Tuesday, October 3, 2017

In short: Slit Mouth Woman in LA (2014)

Apparently, that horrid orange guy with the alien on his head on Twitter is right and the US of A do have an illegal immigration problem. Los Angeles, at least, is invaded by a group of low budget filmmakers from Japan going Bulgaria on the place. No wait, that’s the production history of the film, not the plot. In the plot, there’s a curious, unexplained (and never to be explained by the film) accumulation of killings related to Japanese urban legends suddenly happening in Los Angeles. In various, anthology-style episodes, the Slit Mouth(ed) Woman does her thing (and is indeed beautiful), a kokkuri-san (imagine a Japanese version of ouija) session causes murder and undeath, and so on, and so forth. Why, things become so bad, one Furen, Evil Hunter – that’s what it says on screen - (Eiji Inoue) travels to the city for some Japanese style monster bashing.

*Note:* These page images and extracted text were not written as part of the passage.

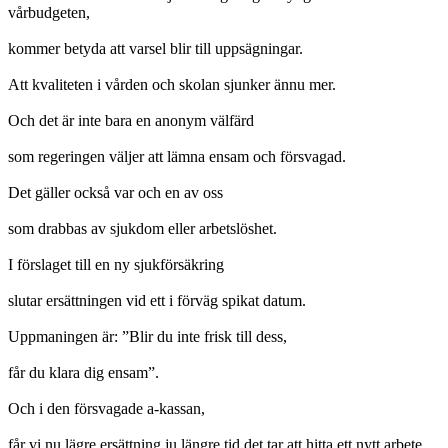
vårbudgeten,
kommer betyda att varsel blir till uppsägningar.
Att kvaliteten i vården och skolan sjunker ännu mer.
Och det är inte bara en anonym välfärd
som regeringen väljer att lämna ensam och försvagad.
Det gäller också var och en av oss
som drabbas av sjukdom eller arbetslöshet.
I förslaget till en ny sjukförsäkring
slutar ersättningen vid ett i förväg spikat datum.
Uppmaningen är: ”Blir du inte frisk till dess,
får du klara dig ensam”.
Och i den försvagade a-kassan,
får vi nu lägre ersättning ju längre tid det tar att hitta ett nytt arbete.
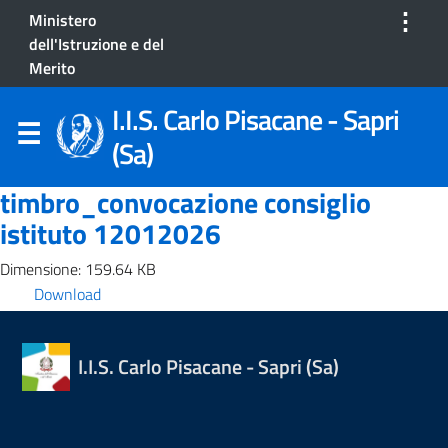
⋮
Ministero
dell'Istruzione e del
Merito
I.I.S. Carlo Pisacane - Sapri
(Sa)
timbro_convocazione consiglio
istituto 12012026
Dimensione: 159.64 KB
Download
I.I.S. Carlo Pisacane - Sapri (Sa)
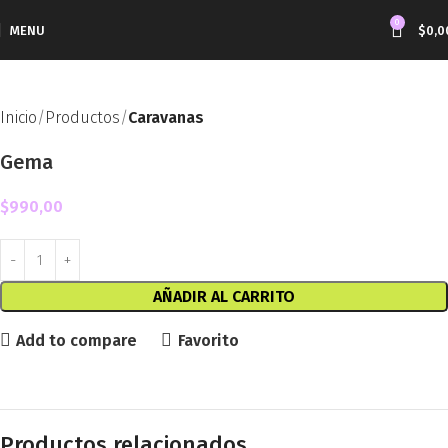
0
MENU
$
0,0
Inicio
Productos
Caravanas
Gema
$
990,00
AÑADIR AL CARRITO
Add to compare
Favorito
Productos relacionados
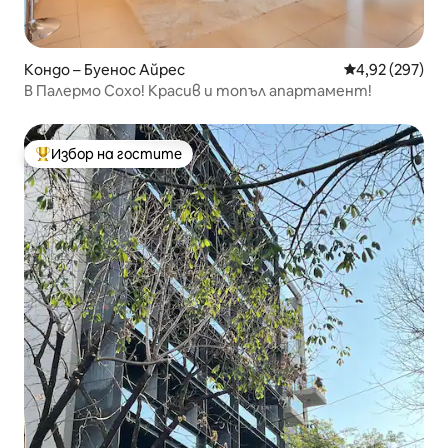
Кондо – Буенос Айрес
Средна оценка
4,92 (297)
В Палермо Сохо! Красив и топъл апартамент!
Избор на гостите
Най-популярен избор на гостите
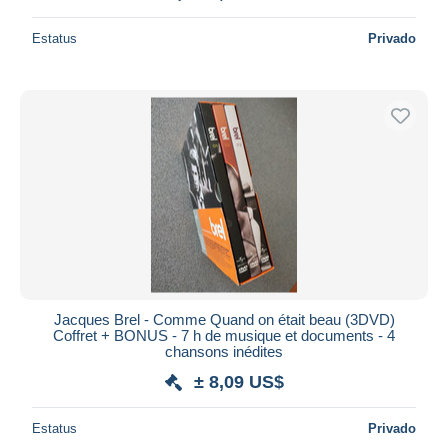
Estatus
Privado
Jacques Brel - Comme Quand on était beau (3DVD)
Coffret + BONUS - 7 h de musique et documents - 4
chansons inédites
± 8,09 US$
Estatus
Privado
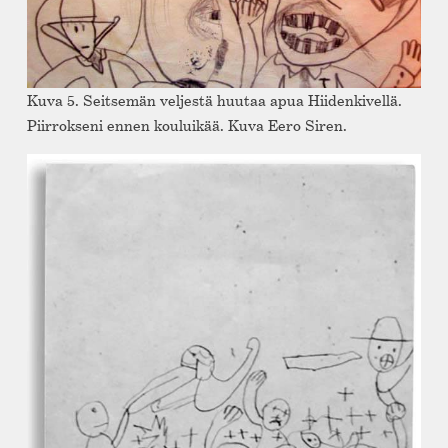
Kuva 5. Seitsemän veljestä huutaa apua Hiidenkivellä.
Piirrokseni ennen kouluikää. Kuva Eero Siren.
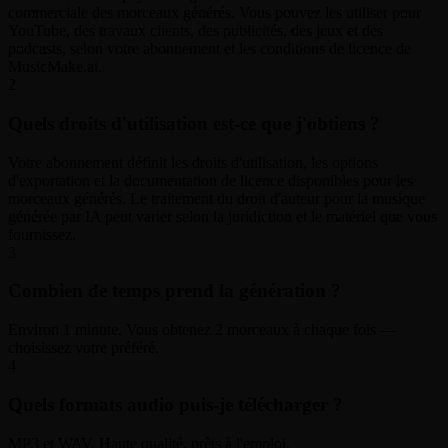
commerciale des morceaux générés. Vous pouvez les utiliser pour
YouTube, des travaux clients, des publicités, des jeux et des
podcasts, selon votre abonnement et les conditions de licence de
MusicMake.ai.
2
Quels droits d'utilisation est-ce que j'obtiens ?
Votre abonnement définit les droits d'utilisation, les options
d'exportation et la documentation de licence disponibles pour les
morceaux générés. Le traitement du droit d'auteur pour la musique
générée par IA peut varier selon la juridiction et le matériel que vous
fournissez.
3
Combien de temps prend la génération ?
Environ 1 minute. Vous obtenez 2 morceaux à chaque fois —
choisissez votre préféré.
4
Quels formats audio puis-je télécharger ?
MP3 et WAV. Haute qualité, prêts à l'emploi.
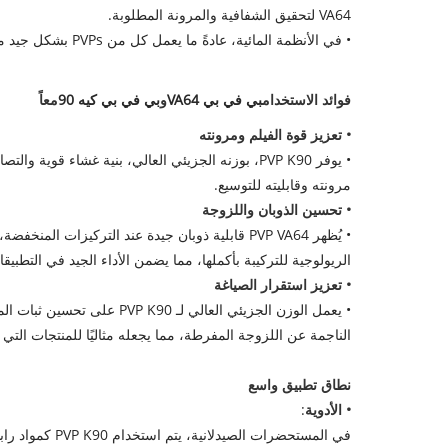
VA64 لتحقيق الشفافية والمرونة المطلوبة.
• في الأنظمة المائية، عادةً ما يعمل كل من PVPs بشكل جيد معًا، ولكن من المهم الانتباه إلى ترتيب الذوبان. يوصى عادةً بحل PVP VA64 أولاً، متبوعًا بإضافة PVP K30، لتجنب أي مشكلات في الذوبان.
فوائد الاستخدام
بي في بي VA64
و
بي في بي كيه 90
معاً
• تعزيز قوة الفيلم ومرونته
مرونته وقابليته للتوسيع.
• تحسين الذوبان واللزوجة
الريولوجية للتركيبة بأكملها، مما يضمن الأداء الجيد في التطبيق
• تعزيز استقرار الصياغة
الناجمة عن اللزوجة المفرطة، مما يجعله مثاليًا للمنتجات التي تتط
نطاق تطبيق واسع
• الأدوية
:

After this, I honestly hope Japanese budget filmmakers hopping over to Los Angeles to shoot something fast and cheap will become a thing exactly like US action films shot in Bulgaria, for while this certainly is neither a deep, nor a creepy, nor a clever movie, it certainly is a fun one. The directors/writers – Akira Hirose, Hiro Kay, Kazuya Ogawa and Takeshi Sone – seem to have a lot of fun imagining Japanese urban legends happening in the US, and who could blame them?

A large part of the film’s charm is based on the feeling of cultural whiplash watching it may cause. It’s not just that Los Angeles’s population of Japanese citizens seems to float around fifty percent (this is not a complaint), it’s that all the white people in the film don’t conform to the clichés of US horror movie characters but to those of Japanese horror movie characters, leading to an LA based film that’s full of guys and gals of the types you’ll more often meet in anime or in (movie) Tokyo; the slightly alienating – or at least very weird – effect is further enhanced by the quality of the actors playing these characters, for their acting is off in various typical indie horror ways anyway, resulting in moments when writing and acting come together or apart in the most bizarre ways.

If this sounds as if I were looking down on the film, nothing could be further from the truth. We all have, after all, seen many a film made by US filmmakers who just don’t get the foreign setting they are using at all. This turnabout isn’t just fair play, but it’s also a great example of cultural bastardisation, of artists playing around with the elements of a foreign (or should I say “strange” in this context) culture, understanding about half of it, and building something new and weird nobody actually coming from the place would ever be able to dream up.


Add to this the film’s sprightly pace, decent to good special effects and its goofy lovability, and you could do worse than stream this on a rainy evening. I actually found it among the dregs of cheap horror films on Amazon Prime, and certainly became a little happier watching it.